• **DATA PROVIDED**
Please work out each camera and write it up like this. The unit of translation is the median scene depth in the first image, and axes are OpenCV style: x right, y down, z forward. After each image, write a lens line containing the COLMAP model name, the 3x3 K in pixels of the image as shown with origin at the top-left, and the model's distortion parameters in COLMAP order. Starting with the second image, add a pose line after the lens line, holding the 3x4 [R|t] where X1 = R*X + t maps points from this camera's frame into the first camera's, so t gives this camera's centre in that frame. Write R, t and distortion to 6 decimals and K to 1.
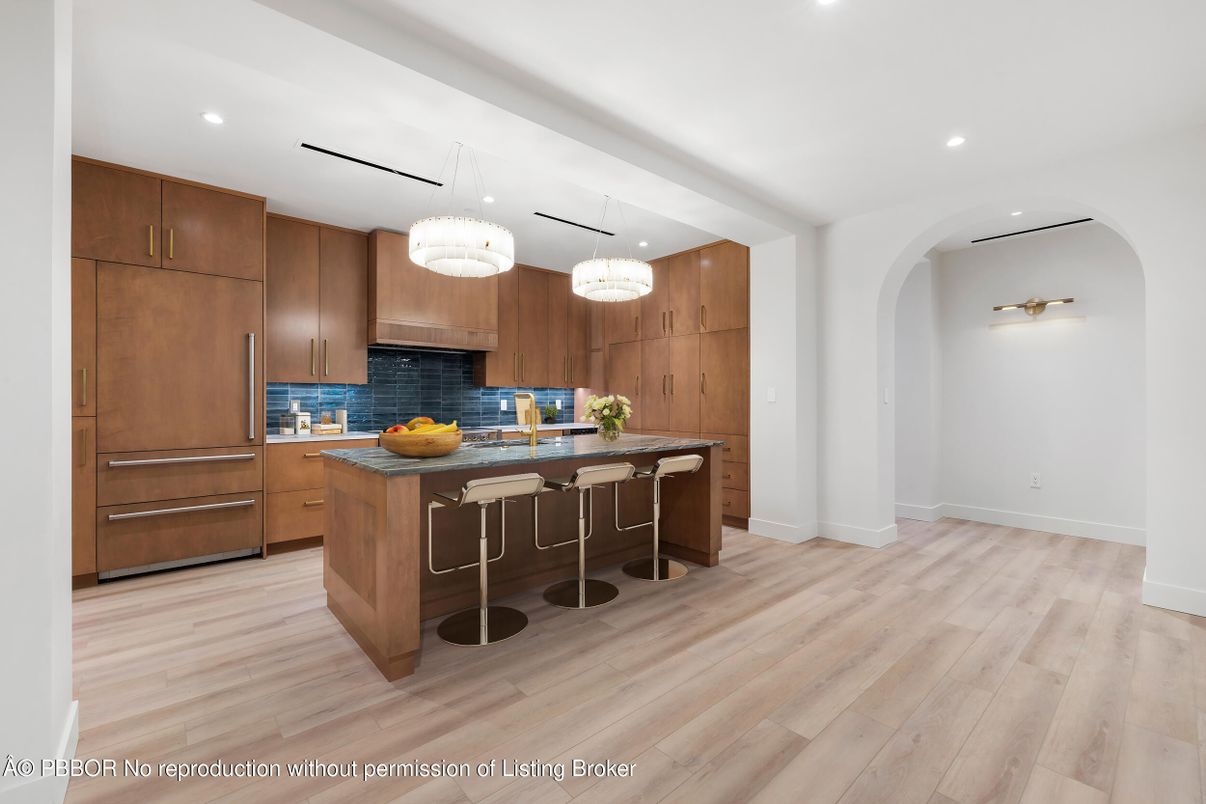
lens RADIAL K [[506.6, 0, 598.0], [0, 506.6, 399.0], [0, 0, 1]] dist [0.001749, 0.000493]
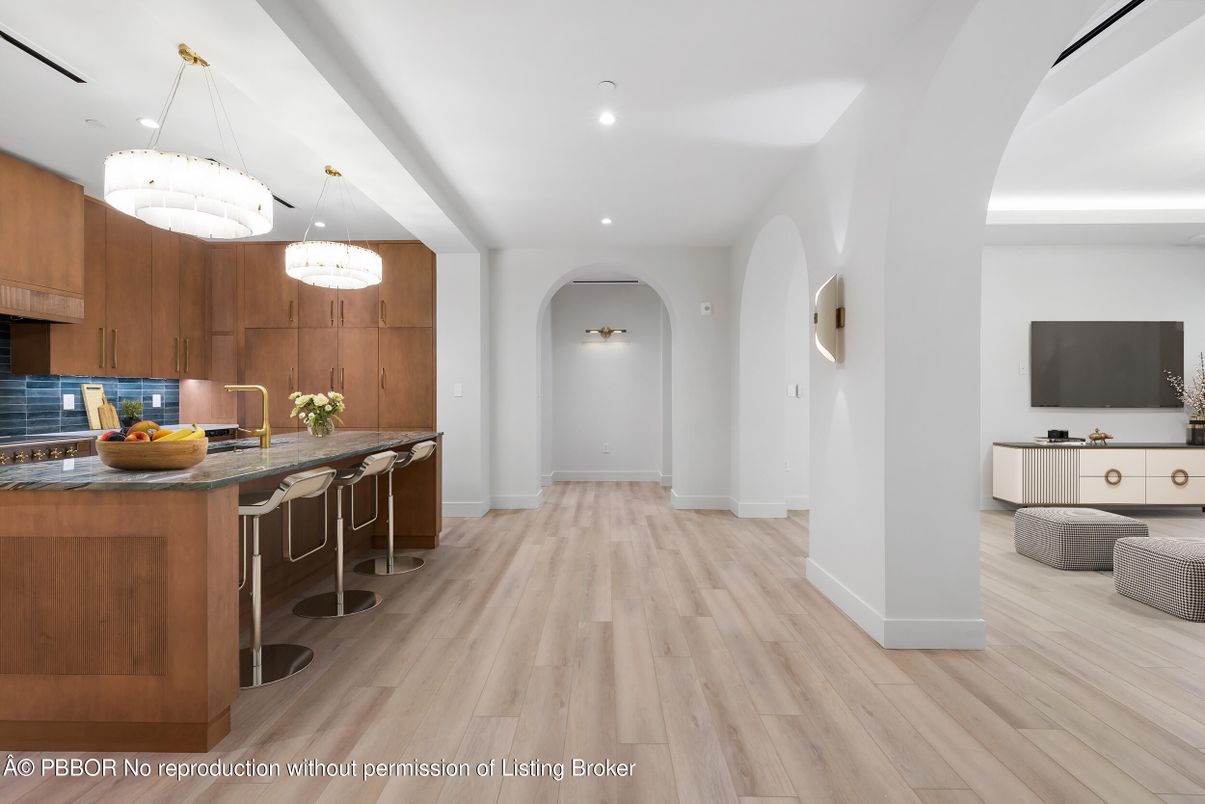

--

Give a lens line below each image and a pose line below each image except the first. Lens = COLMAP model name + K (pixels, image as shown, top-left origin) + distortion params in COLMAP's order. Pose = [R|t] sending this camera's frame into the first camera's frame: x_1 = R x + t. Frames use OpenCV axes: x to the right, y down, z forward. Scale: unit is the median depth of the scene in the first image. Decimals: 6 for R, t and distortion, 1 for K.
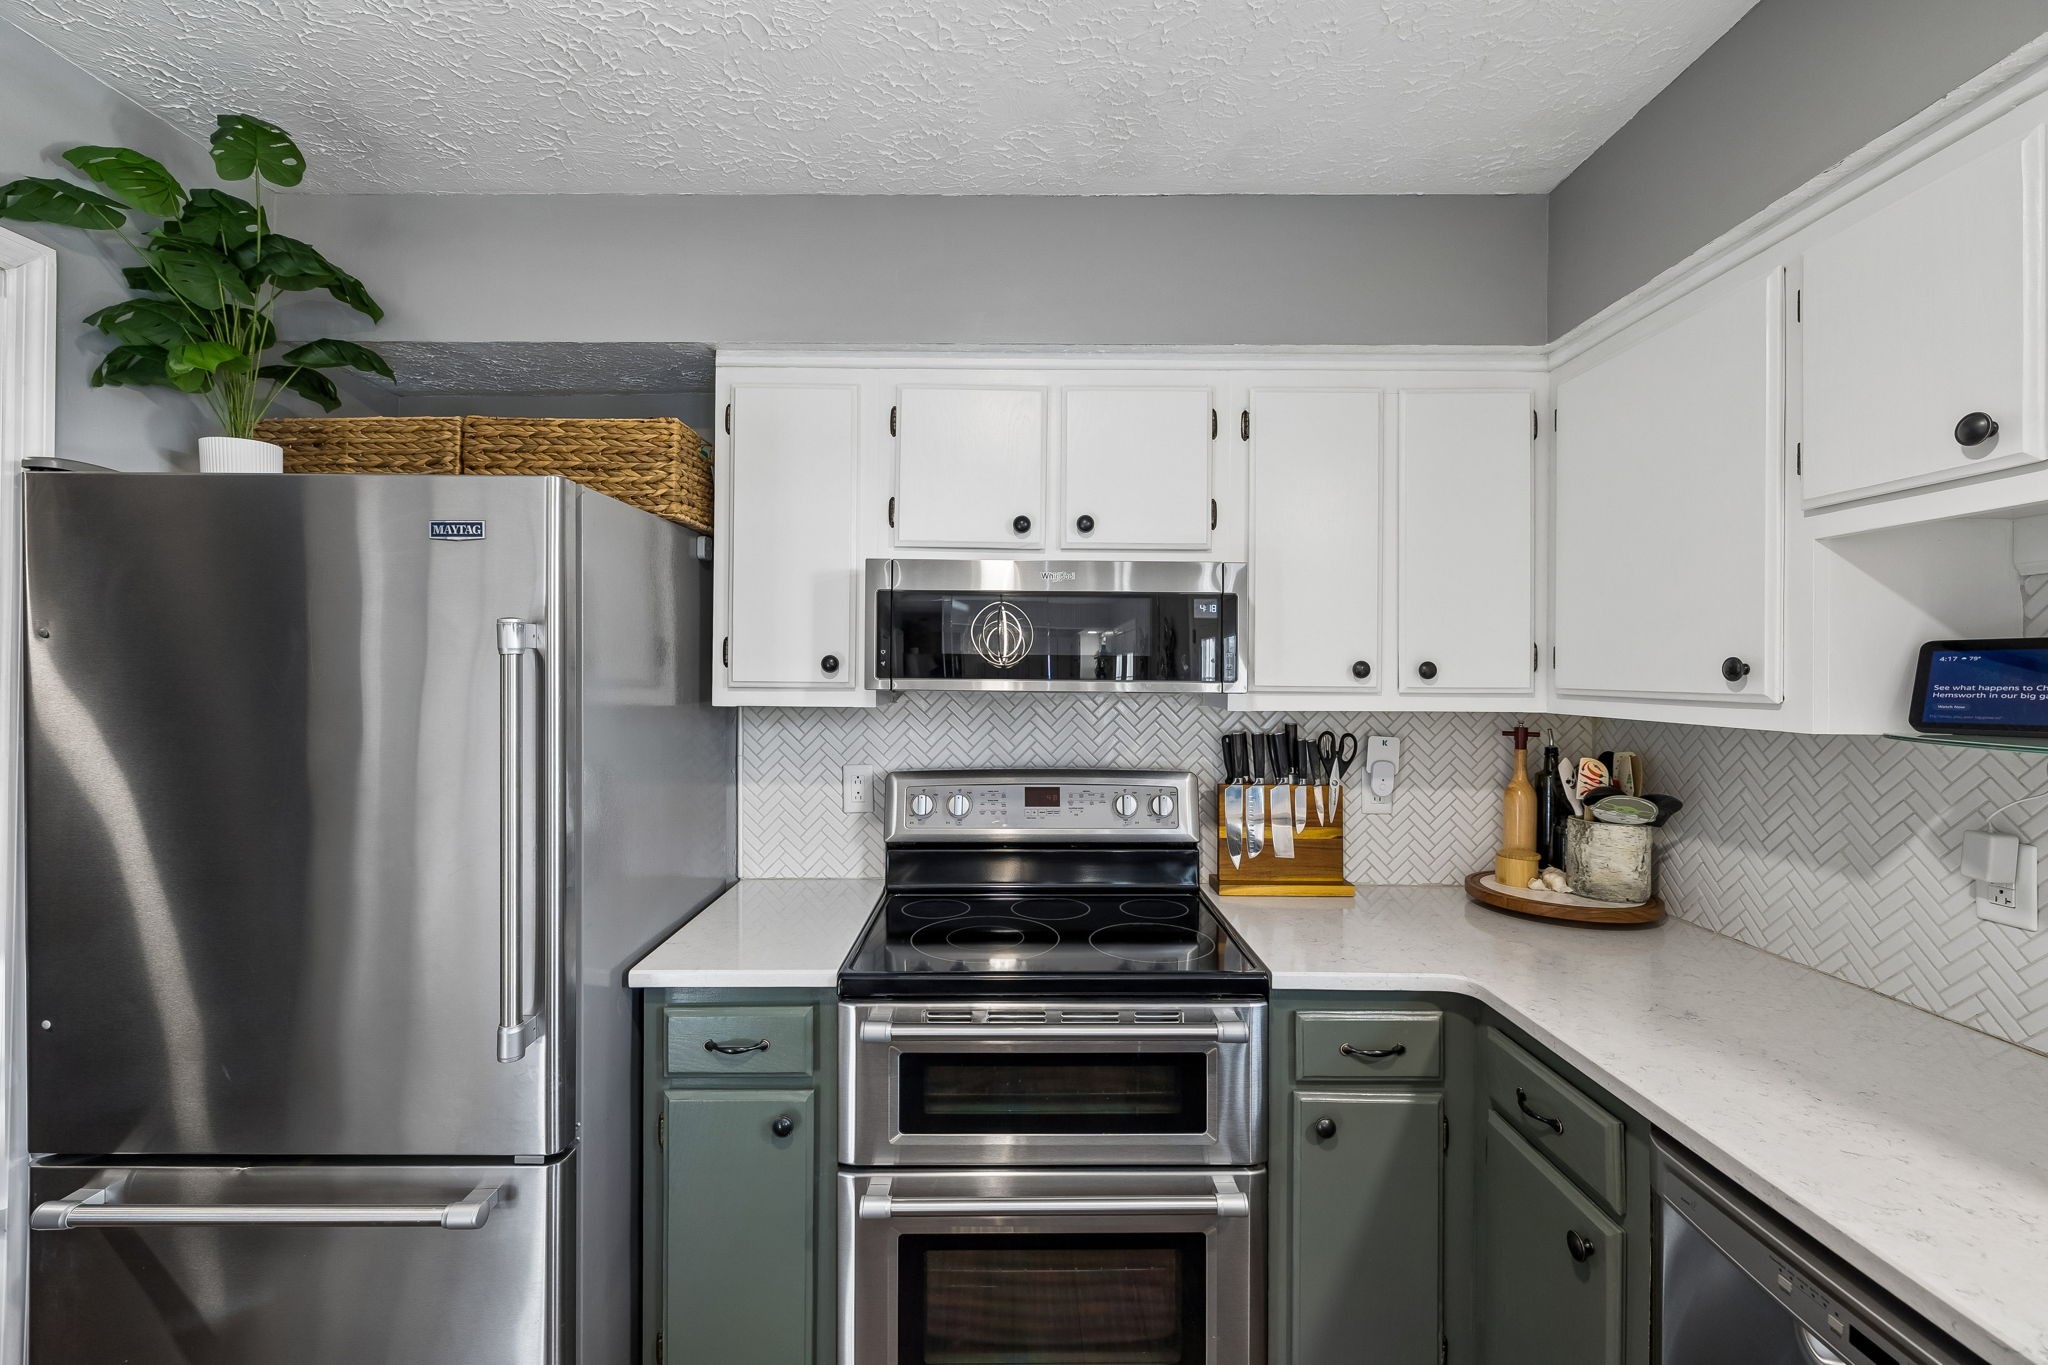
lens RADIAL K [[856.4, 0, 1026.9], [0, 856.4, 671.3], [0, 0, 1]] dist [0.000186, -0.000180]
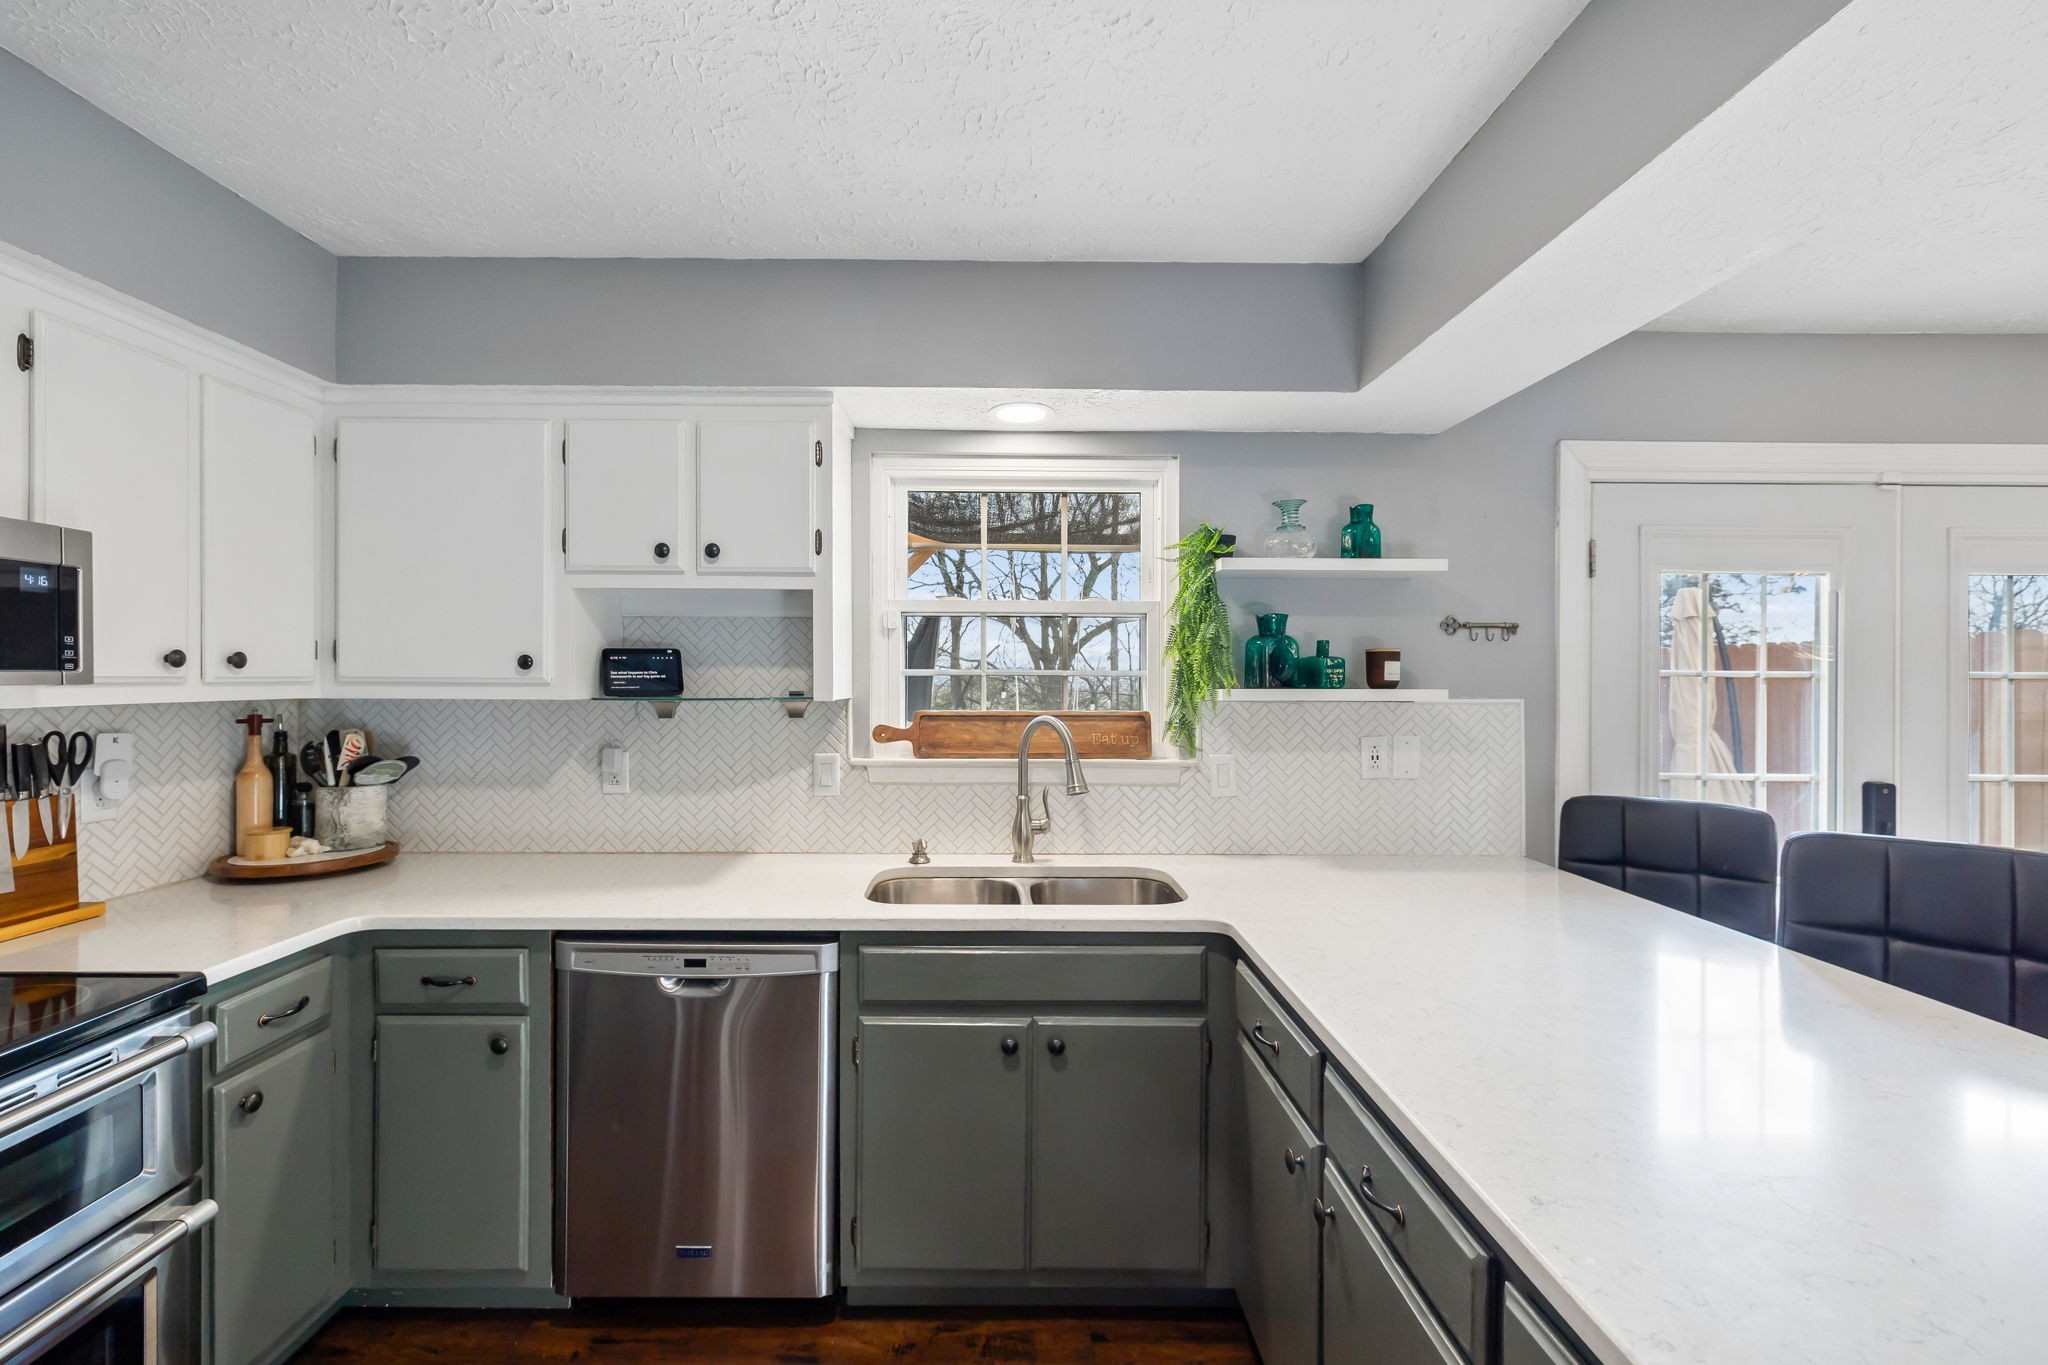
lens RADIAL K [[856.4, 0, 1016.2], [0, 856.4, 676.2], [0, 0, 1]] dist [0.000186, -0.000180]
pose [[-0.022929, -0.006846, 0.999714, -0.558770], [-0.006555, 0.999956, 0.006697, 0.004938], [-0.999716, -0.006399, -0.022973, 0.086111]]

...

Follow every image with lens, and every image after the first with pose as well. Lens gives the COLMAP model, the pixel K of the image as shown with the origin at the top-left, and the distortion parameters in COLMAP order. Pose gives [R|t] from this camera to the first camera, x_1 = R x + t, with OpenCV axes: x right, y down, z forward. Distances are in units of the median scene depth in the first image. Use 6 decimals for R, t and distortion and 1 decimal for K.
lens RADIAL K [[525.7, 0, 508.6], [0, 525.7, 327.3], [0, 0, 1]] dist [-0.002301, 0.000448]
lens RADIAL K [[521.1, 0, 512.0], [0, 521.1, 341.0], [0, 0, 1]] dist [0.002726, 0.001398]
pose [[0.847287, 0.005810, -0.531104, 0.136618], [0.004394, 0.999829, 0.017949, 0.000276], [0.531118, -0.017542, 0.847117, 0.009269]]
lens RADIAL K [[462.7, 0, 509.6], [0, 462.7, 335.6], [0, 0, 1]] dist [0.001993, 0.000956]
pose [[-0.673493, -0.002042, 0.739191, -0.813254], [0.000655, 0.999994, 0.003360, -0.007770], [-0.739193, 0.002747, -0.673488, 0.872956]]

• **TASK DIRECTIONS**
Reproduce word for word everything from the line with "Please work out" through the line with "dist [0.001749, 0.000493]", including both of those lines. Leave the pictures out.

• **TASK OUTPUT**
Please work out each camera and write it up like this. The unit of translation is the median scene depth in the first image, and axes are OpenCV style: x right, y down, z forward. After each image, write a lens line containing the COLMAP model name, the 3x3 K in pixels of the image as shown with origin at the top-left, and the model's distortion parameters in COLMAP order. Starting with the second image, add a pose line after the lens line, holding the 3x4 [R|t] where X1 = R*X + t maps points from this camera's frame into the first camera's, so t gives this camera's centre in that frame. Write R, t and distortion to 6 decimals and K to 1.
lens RADIAL K [[506.6, 0, 598.0], [0, 506.6, 399.0], [0, 0, 1]] dist [0.001749, 0.000493]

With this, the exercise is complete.